If you see this movie, make sure you get there early enough that you don't have to sit up front. It feels like a quarter of the movie has someone's face taking up half the screen. Normally I prefer sitting a little close to the screen so that it fills my view. But there are so many super-close-ups that I would even recommend sitting in the back half of the theatre.
At least Oliver Stone has the talent to keep super-close-ups from coming across as melodramatic, the usual pitfall of this technique. That, and he chose actors that have the talent to make use of all that screen.
In addition to the gargantuan actors, the on-field shots are hard to follow from down close to the screen. Their technique was often similar to that used by Spielberg in Saving Private Ryan. Mostly hand-held and high shutter speed yielding little motion blur but quite a lot of grain. And they fill the screen with action. The action sequences were fun to watch.
And a final note on filming technique. Similar to Natural Born Killers, Stone uses a lot of jump cuts and odd camera angles. You'll see the same scene from multiple odd angles, but some of them have short bits cut out of the middle. Almost shakycam, but it doesn't come across quite the same. It's not simply annoying like most shakycam is.
Okay, enough about technique for the moment.
The movie is basically about a football team more than any one or two characters. Pacino plays the experienced coach. Dennis Quaid is the experienced quarterback. Wayons is the young upstart third-string QB who gets his big break when the two QBs above him are injured in one game.

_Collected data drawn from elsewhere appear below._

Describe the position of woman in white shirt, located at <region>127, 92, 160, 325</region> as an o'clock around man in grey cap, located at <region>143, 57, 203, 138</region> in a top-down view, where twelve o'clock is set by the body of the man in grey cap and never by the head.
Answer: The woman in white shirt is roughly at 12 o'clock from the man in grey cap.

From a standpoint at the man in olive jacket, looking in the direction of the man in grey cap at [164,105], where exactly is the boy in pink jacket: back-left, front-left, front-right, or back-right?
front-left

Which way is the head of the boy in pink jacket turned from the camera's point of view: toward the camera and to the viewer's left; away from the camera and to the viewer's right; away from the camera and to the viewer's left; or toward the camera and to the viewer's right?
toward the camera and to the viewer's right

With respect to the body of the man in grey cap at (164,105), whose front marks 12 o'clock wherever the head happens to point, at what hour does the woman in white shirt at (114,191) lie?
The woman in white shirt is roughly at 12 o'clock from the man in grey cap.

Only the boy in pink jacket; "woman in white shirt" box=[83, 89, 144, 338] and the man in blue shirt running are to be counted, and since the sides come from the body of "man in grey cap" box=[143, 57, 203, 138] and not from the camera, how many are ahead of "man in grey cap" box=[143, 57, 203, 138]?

The previews hint that it's a movie about the wild and unpredictable new QB taking over the team from the coach. The first third of the movie pretends to set up a simple rise and fall of young kid who can't handle stardom. I think the movie wanted to be a collection of stories all interconnected by the football team. But it didn't really pull that off. Some of the other side stories included James Woods and Mathew Modine as father and son team trainers. They explore different stages of the seductions that sap the ethics out of a person.
In the previews, I had mistaken Cameron Diaz as Pacino's wife. It turns out she's the team owner. She looks great in this movie, BTW.
In fact, that was another thing I noticed throughout the movie. Many of the female bit parts, like cheerleaders and girlfriends, had really hot women. Far higher percentage of great looking women than you usually see in those small part.
I really wanted to like this movie. There's a lot of good stuff in it. But I think Stone was a bit too ambitious and couldn't fit quite that many stories into one film.
Very good actors carry the movie but can't make it soar. On my brother's Total Movie Value Scale, Pay Per View.